Marcos Llorente couldn’t have moved to Atlético Madrid at a worse time.
When Atlético were moving away from the hard-nosed soccer that defined an era, Llorente came as a throwback to this style. Where Gabi once prowled, Thomas Partey now sat and looked forward. Where Tiago once diligently patrolled, Saúl now steamed ahead. Where Llorente might once have relied on weekly, he was moving into a situation where his chances would be scarce.
That changed in Liverpool, in the next leg of Atlético’s Champions League last 16 matches once the summer recruit scored twice to kill the tie. They’re to the quarterfinals of the Champions League, the only competition that continues to evade Diego Simeone and have the opportunity to”regress” back to the group people dread.
In Anfield, before the coronavirus took soccer away from us, Llorente’s heroics were a metaphor for Simeone’s message — the everyman who becomes the protagonist. Hard work, patience, and diligence are rewarded at the end of the game. The unlikely lad wins it for the unlikely lads.
It takes a certain sort of self-belief to create it as a professional footballer. Success on top presumes undying confidence. Llorente was sidelined by Zinedine Zidane in his final year as a Real Madrid player. When he was finally told he wasn’t needed any longer in the Santiago Bernabéu, he had been sold to Atlético as a further slap to the face. Florentino Pérez refused to sell James Rodríguez into Madrid’s cross-town competitions for fear of strengthening an immediate competitor, the implicit message being that they were not worried about that happening with Llorente’s transfer.
Until the Liverpool second leg, Llorente was on the field for 924 minutes this year. He played 64 at the tie at Anfield and has been the key to Atlético’s most important victory in years.
Llorente isn’t a striker. Regardless of his two goals and help, he will not play at the place he took up throughout that game when soccer returns to our screens. It is going to likely be a long time until we see him score another goal and possibly forever before we see him score another one as significant.
This isn’t an effort to convince you that Simeone pulled off a masterstroke by playing the defensive midfielder as an ad-hoc attacker. Amidst the whoops and war cries at Anfield, there was a deeper message to be discovered. Llorente’s performance underlined the significance of having players that, although not excellent, are ready to do whatever it takes to win for Simeone. With victory comes complacency, and Atlético players have never been immune to that. They dropped some of whatever it was that made them so great for so long. They had forgotten how to win ugly.
Llorente was and is the remedy. See, Atlético’s problem hasn’t been defending. It has always been when they have been asked to do more than simply defend. And in a league which became increasingly aware of just how great there were, teams sat and stalemates gathered. Simeone had no response.
In the Champions League, however they do not have that problem. Any team they’re likely to confront in the last eight, from Barcelona to Manchester City, will attack them. And Atlético can win these matches when they’re pushed back on top of these.
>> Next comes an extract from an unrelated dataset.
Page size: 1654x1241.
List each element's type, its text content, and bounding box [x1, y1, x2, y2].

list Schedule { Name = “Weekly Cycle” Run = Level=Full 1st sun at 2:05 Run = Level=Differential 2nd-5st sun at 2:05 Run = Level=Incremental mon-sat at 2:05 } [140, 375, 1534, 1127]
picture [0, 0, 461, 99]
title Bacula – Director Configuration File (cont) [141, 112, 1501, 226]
Another dilemma Atlético have had to contend with lately is accidents. Since the games go byplayers fall at Atlético. It’s only a simple fact of life like Simeone’s hoarse voice in post-game press conferences, or his immaculate black suit on the sideline. Players have a tendency to drop at a much greater speed than their opponents, too. Once the present coronavirus epidemic moves — which it will — and we get Champions League football back, the players’ bodies will be treated if not strengthened by the rest.
Marcelo Bielsa considers that you don’t switch to Plan B but only resolve to improve in Plan A. Diego Simeone is the same as it matters. He hasn’t changed that much because his Rojiblancos side swooped into a league title and place Europe on notice with exhaustively exact defensive screens and frustratingly basic game-plans.
Atlético have four matches now for to another Champions League final. Four finals, as they say in Spain, that will take them to a literal closing.
Marcos Llorente’s role as the hero at Anfield was a harbinger of things to come. The Atlético we’ve come to understand in LaLiga, limping to draws against Leganés and Espanyol, still exists. However, they won’t appear again in Europe.
It is time now for the older school Atlético to come back. With the return of this band of brothers will come the return of this never-say-die attitude. Atlético are healthy, with one contest to concentrate on and Simeone’s message baked in their synapses. While it wouldn’t be smart to forget completely about the unsuccessful, uncreative and tired Atlético we’ve seen this year in LaLiga, their alter-ego could just be favourites to win the Champions League.